**About this task**:
However many lines the data holds, transcribe them all exactly.
[[ Dataset excerpts open ]]
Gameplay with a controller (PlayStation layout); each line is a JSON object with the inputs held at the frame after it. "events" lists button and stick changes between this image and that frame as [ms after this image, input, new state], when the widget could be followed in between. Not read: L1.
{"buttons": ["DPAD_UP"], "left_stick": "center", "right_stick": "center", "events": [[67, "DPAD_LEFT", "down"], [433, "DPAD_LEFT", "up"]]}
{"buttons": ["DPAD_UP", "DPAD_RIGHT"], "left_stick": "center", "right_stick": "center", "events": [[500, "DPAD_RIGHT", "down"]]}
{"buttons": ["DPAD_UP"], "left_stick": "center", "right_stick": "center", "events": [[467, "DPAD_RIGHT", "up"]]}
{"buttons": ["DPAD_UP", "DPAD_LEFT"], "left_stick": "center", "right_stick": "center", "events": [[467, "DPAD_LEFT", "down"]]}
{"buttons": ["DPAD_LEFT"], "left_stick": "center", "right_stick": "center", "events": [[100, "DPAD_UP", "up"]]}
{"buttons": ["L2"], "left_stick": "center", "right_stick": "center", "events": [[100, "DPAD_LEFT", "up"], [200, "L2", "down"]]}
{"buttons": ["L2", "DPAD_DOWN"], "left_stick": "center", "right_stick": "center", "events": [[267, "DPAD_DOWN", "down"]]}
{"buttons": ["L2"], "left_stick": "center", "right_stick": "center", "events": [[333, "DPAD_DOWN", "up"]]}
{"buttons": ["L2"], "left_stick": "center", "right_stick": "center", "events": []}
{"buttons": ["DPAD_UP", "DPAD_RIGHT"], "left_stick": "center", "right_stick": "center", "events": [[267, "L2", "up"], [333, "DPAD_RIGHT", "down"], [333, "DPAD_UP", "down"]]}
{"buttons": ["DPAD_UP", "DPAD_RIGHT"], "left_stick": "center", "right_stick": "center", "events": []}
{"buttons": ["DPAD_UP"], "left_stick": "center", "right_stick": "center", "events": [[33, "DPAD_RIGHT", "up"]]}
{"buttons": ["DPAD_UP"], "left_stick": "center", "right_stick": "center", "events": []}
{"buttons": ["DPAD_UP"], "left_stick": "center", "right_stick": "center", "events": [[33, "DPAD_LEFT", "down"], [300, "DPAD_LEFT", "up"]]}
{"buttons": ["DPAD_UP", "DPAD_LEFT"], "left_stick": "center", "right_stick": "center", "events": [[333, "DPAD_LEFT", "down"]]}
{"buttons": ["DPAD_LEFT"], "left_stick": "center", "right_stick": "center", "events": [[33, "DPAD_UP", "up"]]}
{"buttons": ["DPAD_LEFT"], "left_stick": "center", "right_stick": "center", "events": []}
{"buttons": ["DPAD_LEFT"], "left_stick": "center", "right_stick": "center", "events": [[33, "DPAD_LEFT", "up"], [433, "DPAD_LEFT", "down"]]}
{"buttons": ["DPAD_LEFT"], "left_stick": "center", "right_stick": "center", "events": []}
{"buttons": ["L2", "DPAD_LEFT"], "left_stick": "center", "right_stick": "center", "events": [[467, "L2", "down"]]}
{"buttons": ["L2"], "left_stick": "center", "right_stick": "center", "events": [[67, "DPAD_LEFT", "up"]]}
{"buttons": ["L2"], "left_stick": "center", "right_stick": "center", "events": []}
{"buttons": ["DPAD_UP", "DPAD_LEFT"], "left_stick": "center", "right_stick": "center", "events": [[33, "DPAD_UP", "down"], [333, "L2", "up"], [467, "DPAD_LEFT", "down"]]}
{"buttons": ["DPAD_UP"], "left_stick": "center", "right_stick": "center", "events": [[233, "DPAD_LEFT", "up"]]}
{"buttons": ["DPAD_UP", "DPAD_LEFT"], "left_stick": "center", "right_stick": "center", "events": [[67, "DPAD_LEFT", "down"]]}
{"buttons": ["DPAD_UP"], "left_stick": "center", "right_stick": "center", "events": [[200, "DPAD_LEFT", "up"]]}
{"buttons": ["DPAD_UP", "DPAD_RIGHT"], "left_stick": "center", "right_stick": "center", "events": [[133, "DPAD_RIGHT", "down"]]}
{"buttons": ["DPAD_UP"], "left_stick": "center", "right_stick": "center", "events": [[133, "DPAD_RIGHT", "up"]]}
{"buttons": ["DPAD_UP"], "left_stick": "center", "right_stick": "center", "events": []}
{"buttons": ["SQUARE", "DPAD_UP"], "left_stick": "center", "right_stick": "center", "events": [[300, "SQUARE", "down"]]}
[[ Dataset excerpts closed ]]
**The completed task**:
Gameplay with a controller (PlayStation layout); each line is a JSON object with the inputs held at the frame after it. "events" lists button and stick changes between this image and that frame as [ms after this image, input, new state], when the widget could be followed in between. Not read: L1.
{"buttons": ["DPAD_UP"], "left_stick": "center", "right_stick": "center", "events": [[67, "DPAD_LEFT", "down"], [433, "DPAD_LEFT", "up"]]}
{"buttons": ["DPAD_UP", "DPAD_RIGHT"], "left_stick": "center", "right_stick": "center", "events": [[500, "DPAD_RIGHT", "down"]]}
{"buttons": ["DPAD_UP"], "left_stick": "center", "right_stick": "center", "events": [[467, "DPAD_RIGHT", "up"]]}
{"buttons": ["DPAD_UP", "DPAD_LEFT"], "left_stick": "center", "right_stick": "center", "events": [[467, "DPAD_LEFT", "down"]]}
{"buttons": ["DPAD_LEFT"], "left_stick": "center", "right_stick": "center", "events": [[100, "DPAD_UP", "up"]]}
{"buttons": ["L2"], "left_stick": "center", "right_stick": "center", "events": [[100, "DPAD_LEFT", "up"], [200, "L2", "down"]]}
{"buttons": ["L2", "DPAD_DOWN"], "left_stick": "center", "right_stick": "center", "events": [[267, "DPAD_DOWN", "down"]]}
{"buttons": ["L2"], "left_stick": "center", "right_stick": "center", "events": [[333, "DPAD_DOWN", "up"]]}
{"buttons": ["L2"], "left_stick": "center", "right_stick": "center", "events": []}
{"buttons": ["DPAD_UP", "DPAD_RIGHT"], "left_stick": "center", "right_stick": "center", "events": [[267, "L2", "up"], [333, "DPAD_RIGHT", "down"], [333, "DPAD_UP", "down"]]}
{"buttons": ["DPAD_UP", "DPAD_RIGHT"], "left_stick": "center", "right_stick": "center", "events": []}
{"buttons": ["DPAD_UP"], "left_stick": "center", "right_stick": "center", "events": [[33, "DPAD_RIGHT", "up"]]}
{"buttons": ["DPAD_UP"], "left_stick": "center", "right_stick": "center", "events": []}
{"buttons": ["DPAD_UP"], "left_stick": "center", "right_stick": "center", "events": [[33, "DPAD_LEFT", "down"], [300, "DPAD_LEFT", "up"]]}
{"buttons": ["DPAD_UP", "DPAD_LEFT"], "left_stick": "center", "right_stick": "center", "events": [[333, "DPAD_LEFT", "down"]]}
{"buttons": ["DPAD_LEFT"], "left_stick": "center", "right_stick": "center", "events": [[33, "DPAD_UP", "up"]]}
{"buttons": ["DPAD_LEFT"], "left_stick": "center", "right_stick": "center", "events": []}
{"buttons": ["DPAD_LEFT"], "left_stick": "center", "right_stick": "center", "events": [[33, "DPAD_LEFT", "up"], [433, "DPAD_LEFT", "down"]]}
{"buttons": ["DPAD_LEFT"], "left_stick": "center", "right_stick": "center", "events": []}
{"buttons": ["L2", "DPAD_LEFT"], "left_stick": "center", "right_stick": "center", "events": [[467, "L2", "down"]]}
{"buttons": ["L2"], "left_stick": "center", "right_stick": "center", "events": [[67, "DPAD_LEFT", "up"]]}
{"buttons": ["L2"], "left_stick": "center", "right_stick": "center", "events": []}
{"buttons": ["DPAD_UP", "DPAD_LEFT"], "left_stick": "center", "right_stick": "center", "events": [[33, "DPAD_UP", "down"], [333, "L2", "up"], [467, "DPAD_LEFT", "down"]]}
{"buttons": ["DPAD_UP"], "left_stick": "center", "right_stick": "center", "events": [[233, "DPAD_LEFT", "up"]]}
{"buttons": ["DPAD_UP", "DPAD_LEFT"], "left_stick": "center", "right_stick": "center", "events": [[67, "DPAD_LEFT", "down"]]}
{"buttons": ["DPAD_UP"], "left_stick": "center", "right_stick": "center", "events": [[200, "DPAD_LEFT", "up"]]}
{"buttons": ["DPAD_UP", "DPAD_RIGHT"], "left_stick": "center", "right_stick": "center", "events": [[133, "DPAD_RIGHT", "down"]]}
{"buttons": ["DPAD_UP"], "left_stick": "center", "right_stick": "center", "events": [[133, "DPAD_RIGHT", "up"]]}
{"buttons": ["DPAD_UP"], "left_stick": "center", "right_stick": "center", "events": []}
{"buttons": ["SQUARE", "DPAD_UP"], "left_stick": "center", "right_stick": "center", "events": [[300, "SQUARE", "down"]]}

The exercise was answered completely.